▶ STATED EXERCISE 1
Using the Natgrid article, decide whether each statement agrees with it: (a) the cabinet committee on security approved Natgrid in 2011; (b) Natgrid's work force is drawn entirely from the government; (c) Raman took voluntary retirement from the army in 1998. Answer yes or no for each and quote the deciding words.
▶ STATED EXERCISE 2
Reproduce word for word the part of the Natgrid article that opens with the words containing "The terrorists, in" and closes with "the corporate sector.".

Even after four years and '1,100 crore of initial expenditure, national intelligence grid is caught in a turf war
Pratap Vikram Singh | June 16, 2014
In 2009 the government came up with the idea to link records related to travel, immigration, bank and financial transactions, among others, to provide intelligence agencies real-time information about a terror suspect. Explaining the logic of Natgrid to Intelligence Bureau (IB) officers on their commemoration day in 2009, the then home minister P Chidambaram had said, “Today, each database stands alone. They do not talk to eachother. Nor can the owner of one database access another. As a result, crucial information in one database is not available to other investigating agencies. In order to remedy this lacuna, the central government has decided to set up a system called Natgrid.” Exactly two years later, in 2011, the national intelligence grid (‘Natgrid’) was approved by the cabinet committee on security (CCS). It was supposed to be up and running by 2013. The project still hasn’t taken off.
An operational Natgrid, for instance, could have intercepted David Coleman Headley, the Pakistani-American terrorist who played a key role in the 26/11 Mumbai attacks, when he undertook nine trips to India between 2006 and 2009. His ground work helped 10 terrorists to mount the most audacious terror attack on Indian soil. The Natgrid was supposed to network and mesh together 21 sets of databases to achieve quick, seamless and secure access to desired information for intelligence and enforcement agencies.
The terrorists, in the meanwhile, continue to strike at will. In 2014 alone there have been close to 20 small and big attacks. The government has allocated '2,800 crore for networking of databases and setting up the grid. An attached body of the home ministry, Natgrid has a work force of 70, partly drawn from the government and partly from the corporate sector.
The exit of captain Raghu Raman, the chief of Natgrid, after denial of an extension that was approved by the previous cabinet, might further delay the project. Raman was handpicked by Chidambaram as the chief executive officer (CEO) of the agency. The CCS in 2011 had given the CEO a power equivalent to that of the home secretary. It was no secret that home ministry bureaucrats were unhappy at an ‘outsider’ heading such a prestigious project. Raman had taken voluntary retirement from the army in 1998 and took up assignments in the private sector. He had headed Mahindra Special Services Group before becoming Natgrid CEO.
As soon as Chidambaram moved from the home ministry, Raman ran into problems, says a senior government official associated with the project. Files seeking fund approval sent from Raman’s office to the finance division of the ministry met with objections. As a result the files went to the deputy secretary, from there to the joint secretary, then to the additional secretary and eventually to the home secretary and the home minister, taking an unnecessarily long time. This was a clear violation of the CCS order, which had empowered Natgrid to take decisions on their own, says Gopal Krishna Pillai, who was the home secretary when the project was approved by the CCS.
“If the CCS had given powers equivalent to that of home secretary to the CEO of Natgrid, why should file be referred back to junior level officials of the rank of deputy or joint secretary,” queries Pillai. In the last months of UPA-2, the cabinet committee on security approved another extension (for 2 years) to Raman. “The file reached the home minister only on the last day of his office—two months after the cabinet gave its approval,” adds Pillai. The ACC, naturally, decided to leave the decision to the new government.

▶ DATASET SECTION
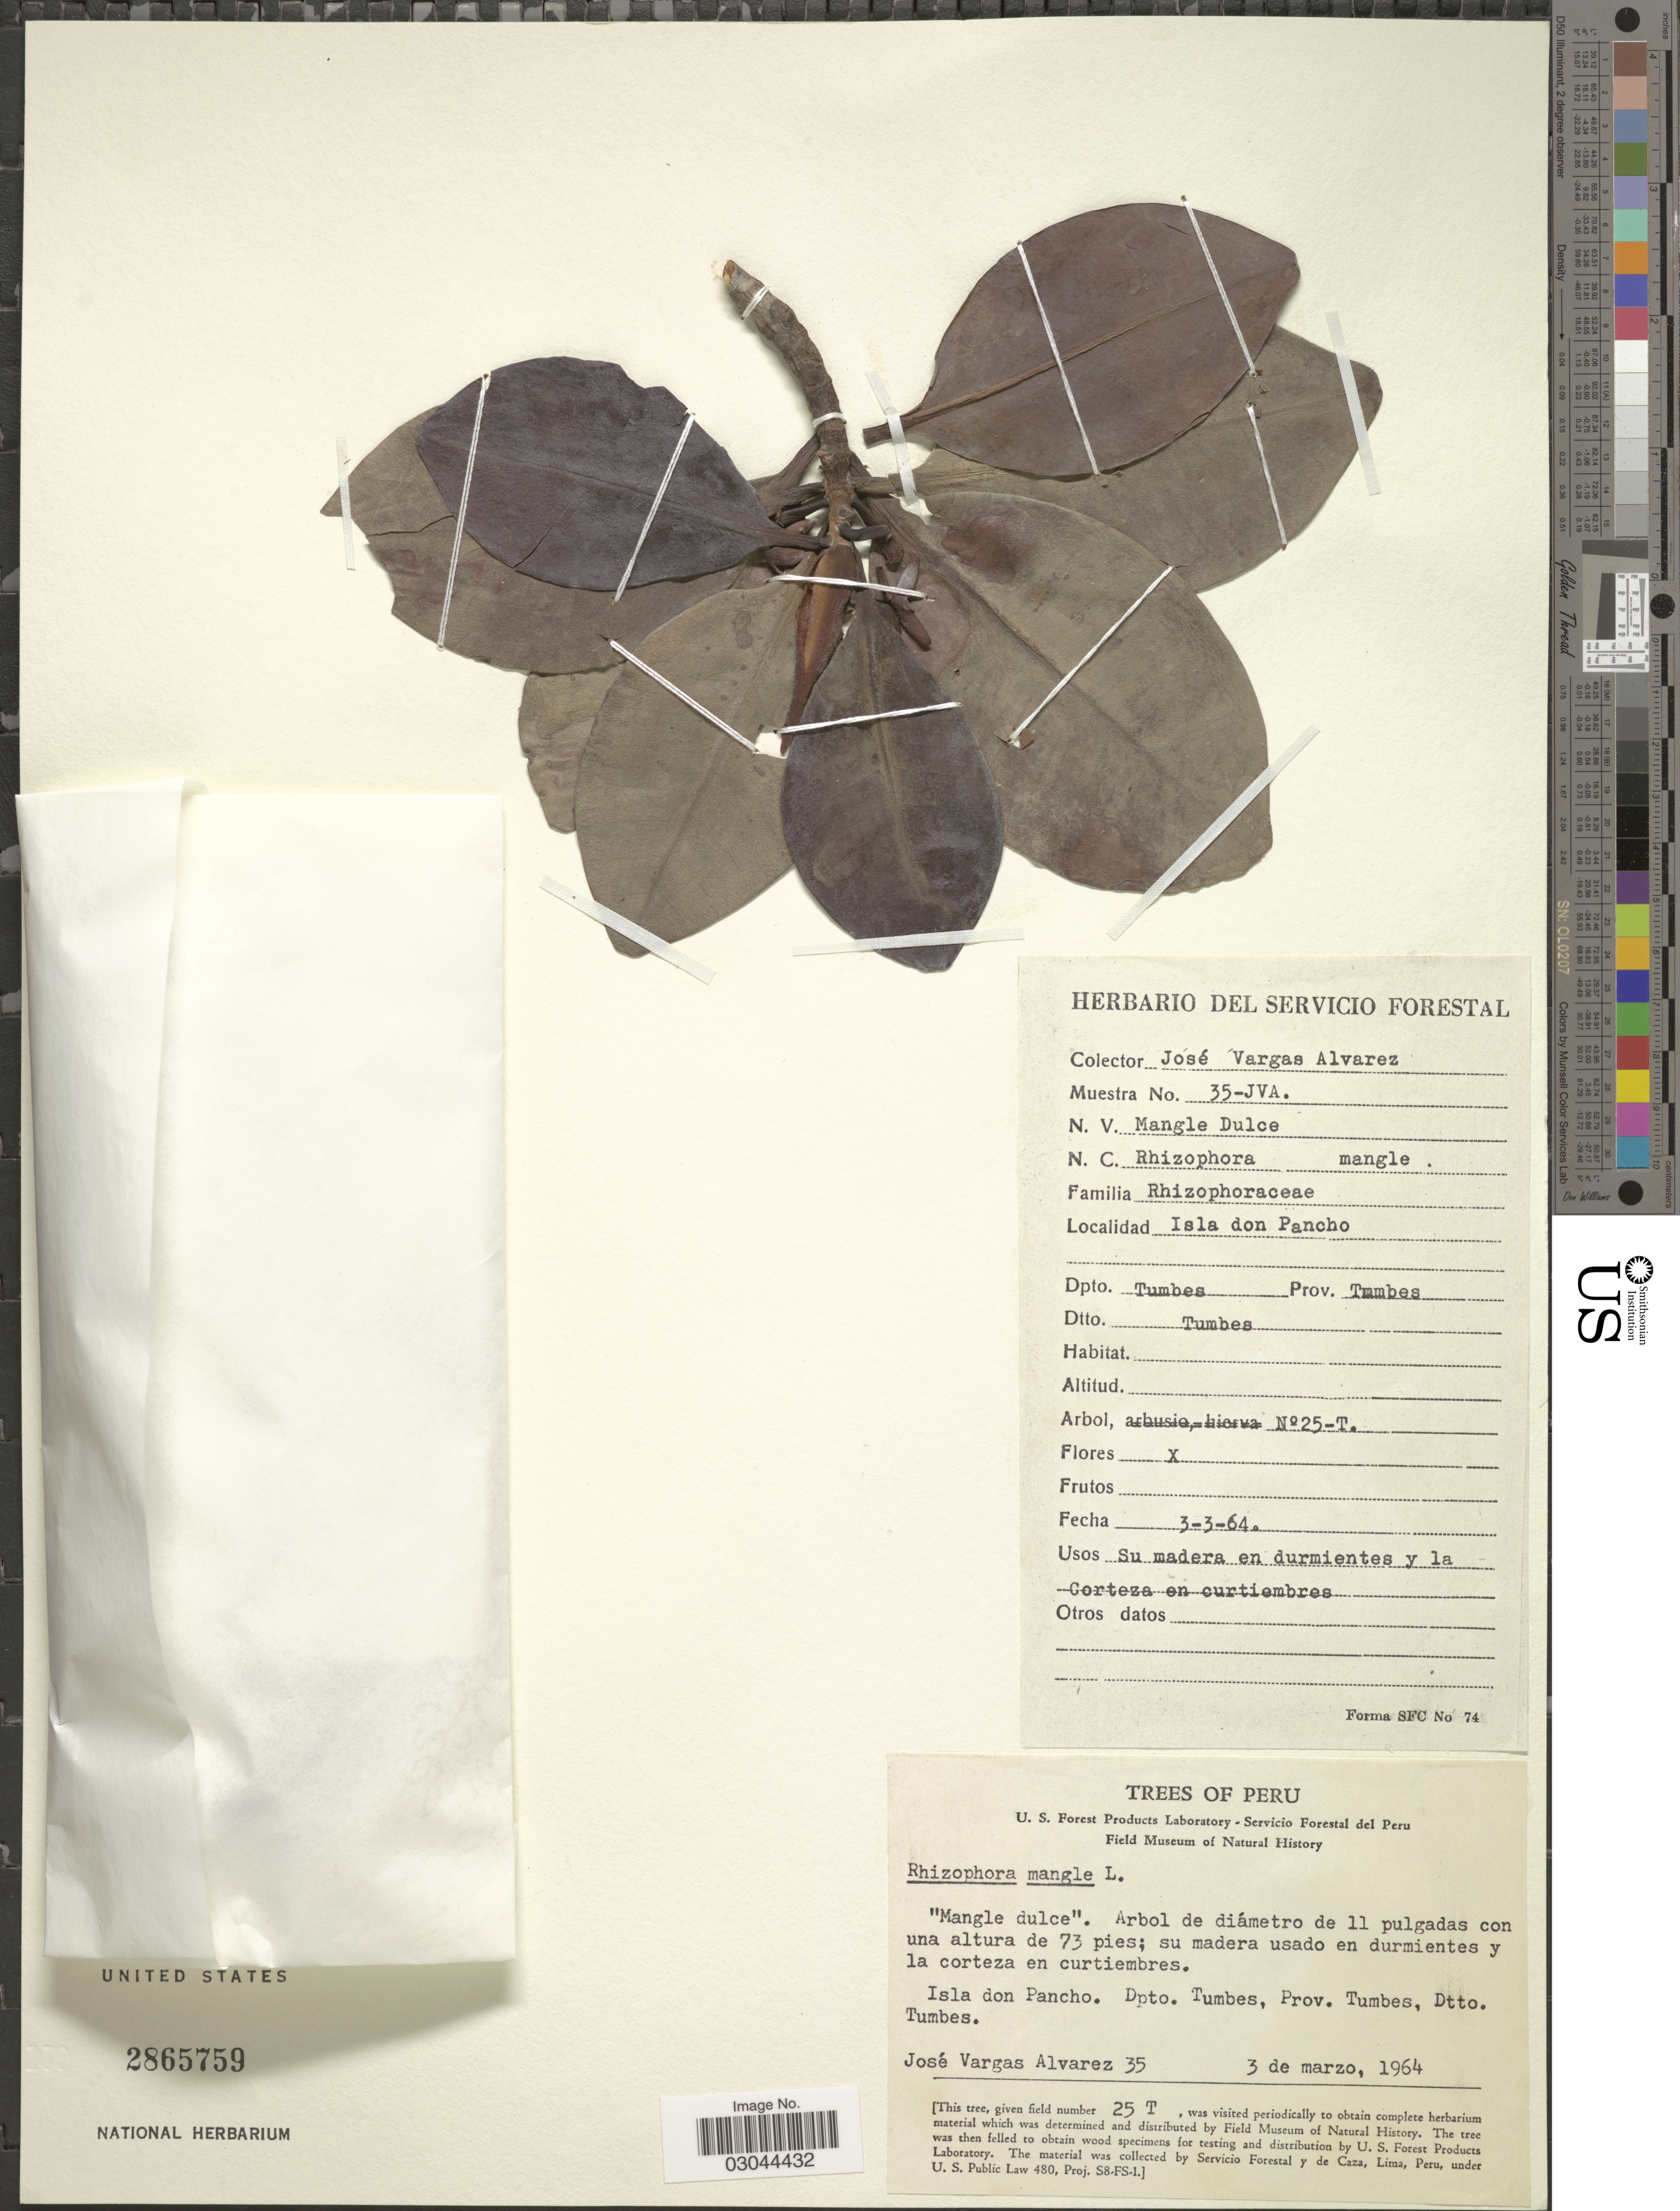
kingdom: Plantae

▶ ANSWER 1
(a) Yes: "in 2011, the national intelligence grid (‘Natgrid’) was approved by the cabinet committee on security (CCS)"
(b) No: "Natgrid has a work force of 70, partly drawn from the government and partly from the corporate sector"
(c) Yes: "Raman had taken voluntary retirement from the army in 1998"

▶ ANSWER 2
The terrorists, in the meanwhile, continue to strike at will. In 2014 alone there have been close to 20 small and big attacks. The government has allocated '2,800 crore for networking of databases and setting up the grid. An attached body of the home ministry, Natgrid has a work force of 70, partly drawn from the government and partly from the corporate sector.